# AIM OF THE TASK
The answer must reproduce the listing exactly, with every picture left out.

# GIVEN DATA
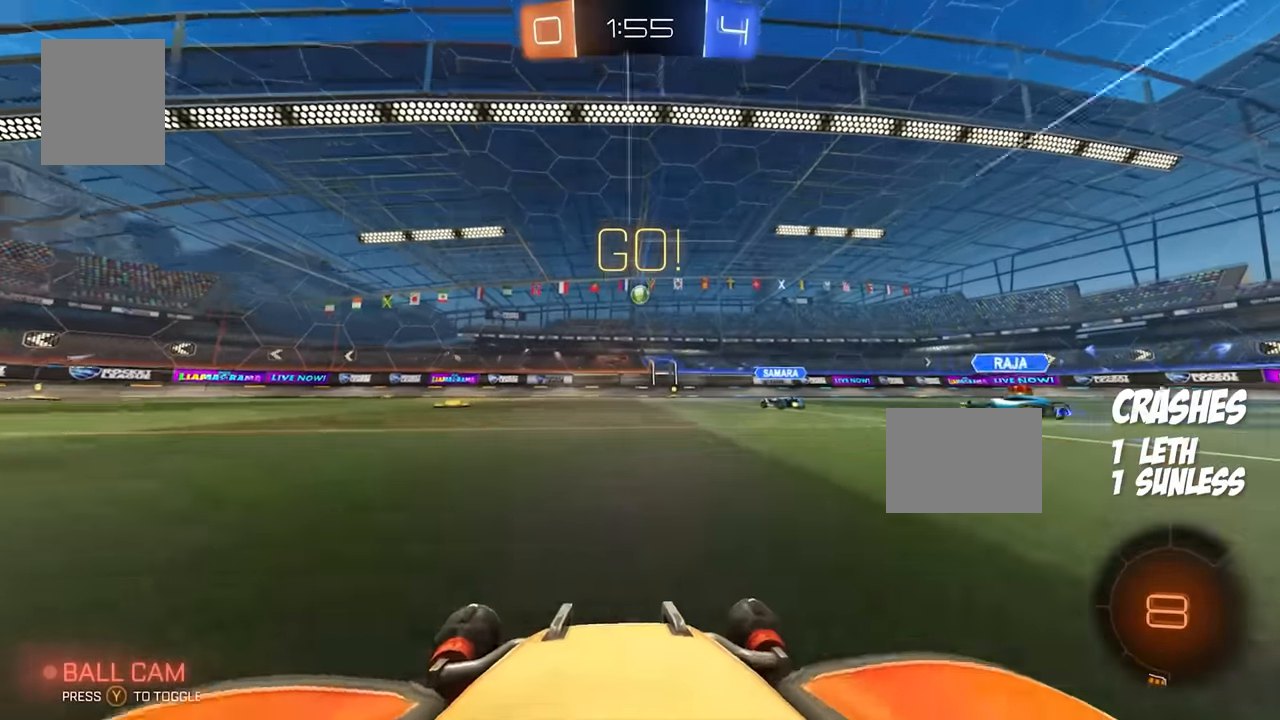
{"buttons": ["B", "X", "R2"], "events": [[417, "B", "down"]]}
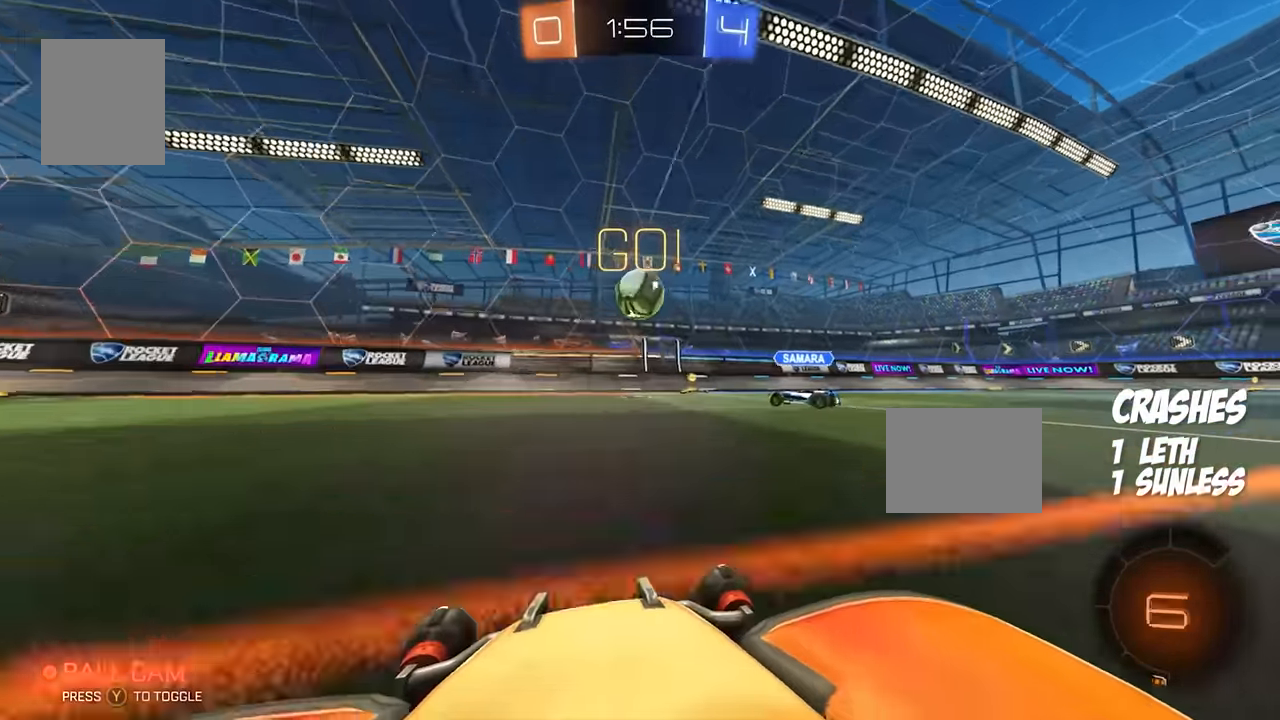
{"buttons": ["X", "R2"], "events": [[284, "B", "up"]]}
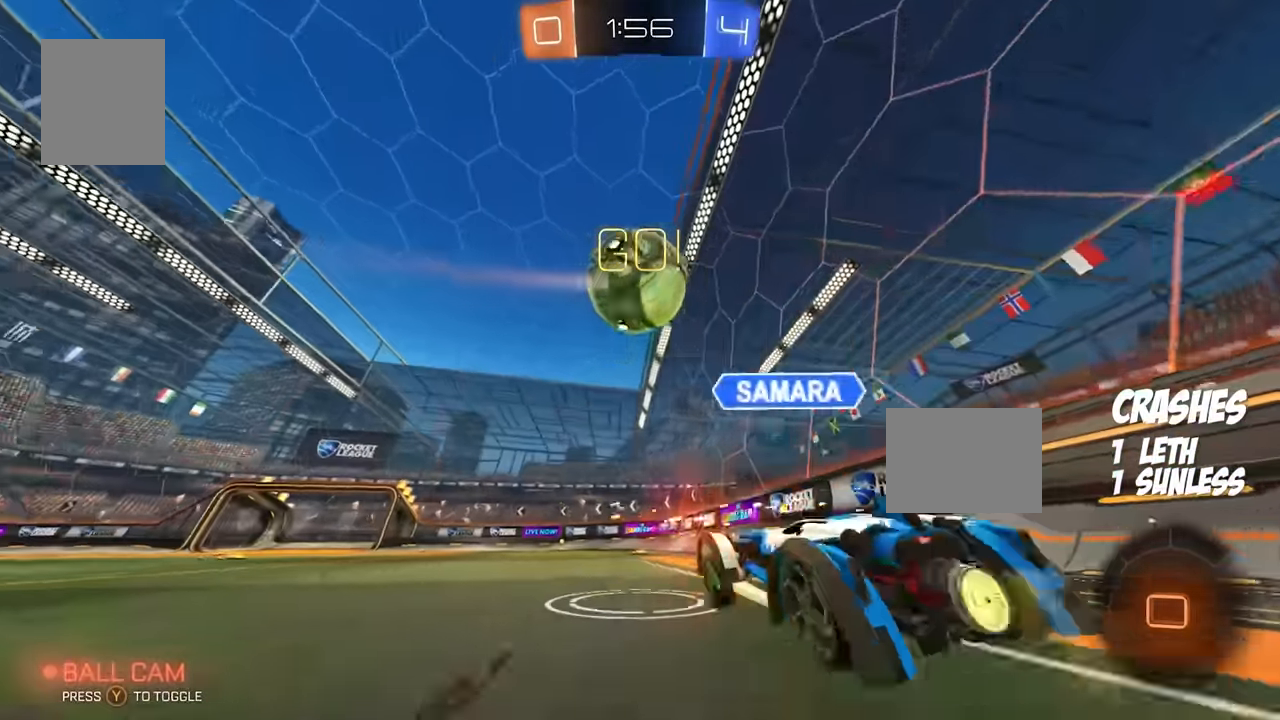
{"buttons": ["R2"], "events": [[350, "X", "up"]]}
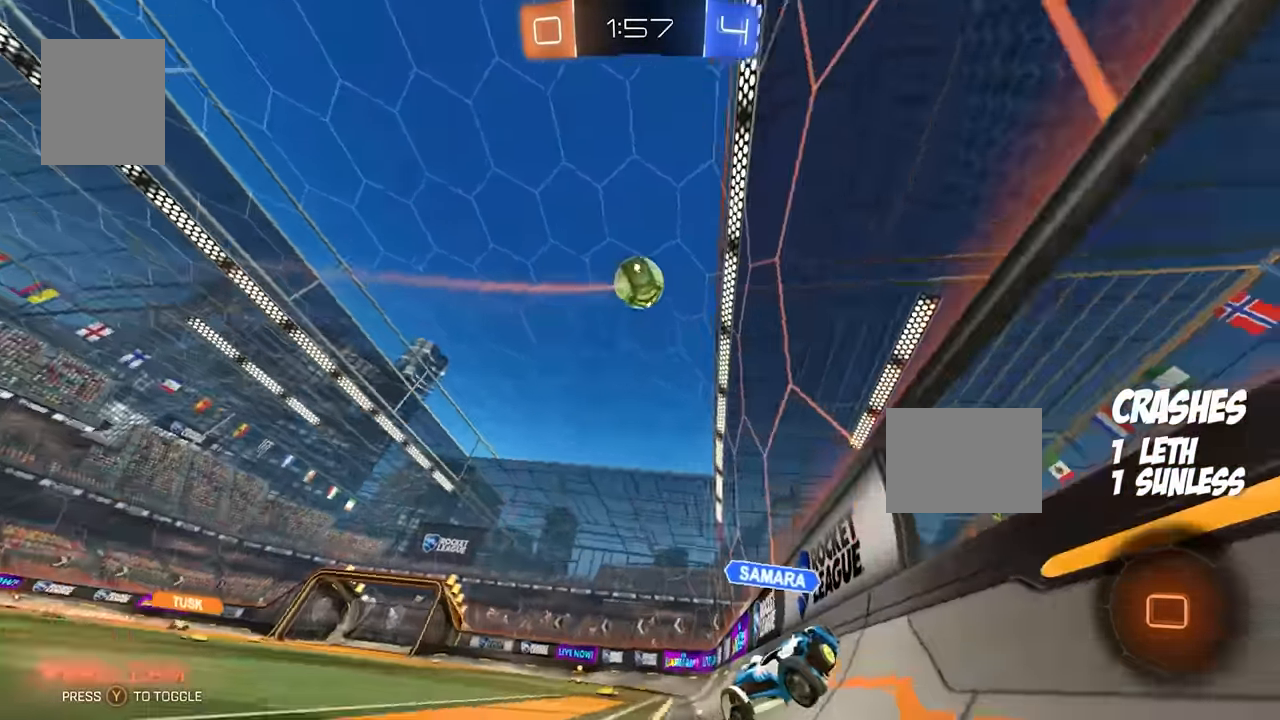
{"buttons": ["B", "R2"], "events": [[100, "B", "down"], [117, "Y", "down"], [217, "Y", "up"]]}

# ANSWER FOR THIS EXERCISE
{"buttons": ["B", "X", "R2"], "events": [[417, "B", "down"]]}
{"buttons": ["X", "R2"], "events": [[284, "B", "up"]]}
{"buttons": ["R2"], "events": [[350, "X", "up"]]}
{"buttons": ["B", "R2"], "events": [[100, "B", "down"], [117, "Y", "down"], [217, "Y", "up"]]}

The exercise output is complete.